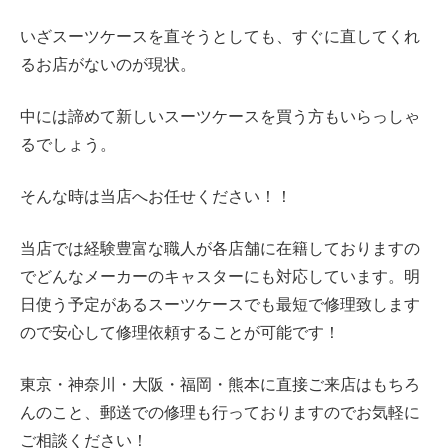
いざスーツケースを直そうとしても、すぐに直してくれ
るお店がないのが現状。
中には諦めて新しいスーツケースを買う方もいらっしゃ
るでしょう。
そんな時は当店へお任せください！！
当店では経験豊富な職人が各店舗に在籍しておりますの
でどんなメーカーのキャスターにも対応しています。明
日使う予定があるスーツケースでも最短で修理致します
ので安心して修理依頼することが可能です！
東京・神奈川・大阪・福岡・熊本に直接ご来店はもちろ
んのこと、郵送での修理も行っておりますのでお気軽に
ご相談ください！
==================================================
_ABOUT THIS TASK:_
No pictures belong in the copy. Transcribe every entry exactly.

_RESULT:_
いざスーツケースを直そうとしても、すぐに直してくれ
るお店がないのが現状。
中には諦めて新しいスーツケースを買う方もいらっしゃ
るでしょう。
そんな時は当店へお任せください！！
当店では経験豊富な職人が各店舗に在籍しておりますの
でどんなメーカーのキャスターにも対応しています。明
日使う予定があるスーツケースでも最短で修理致します
ので安心して修理依頼することが可能です！
東京・神奈川・大阪・福岡・熊本に直接ご来店はもちろ
んのこと、郵送での修理も行っておりますのでお気軽に
ご相談ください！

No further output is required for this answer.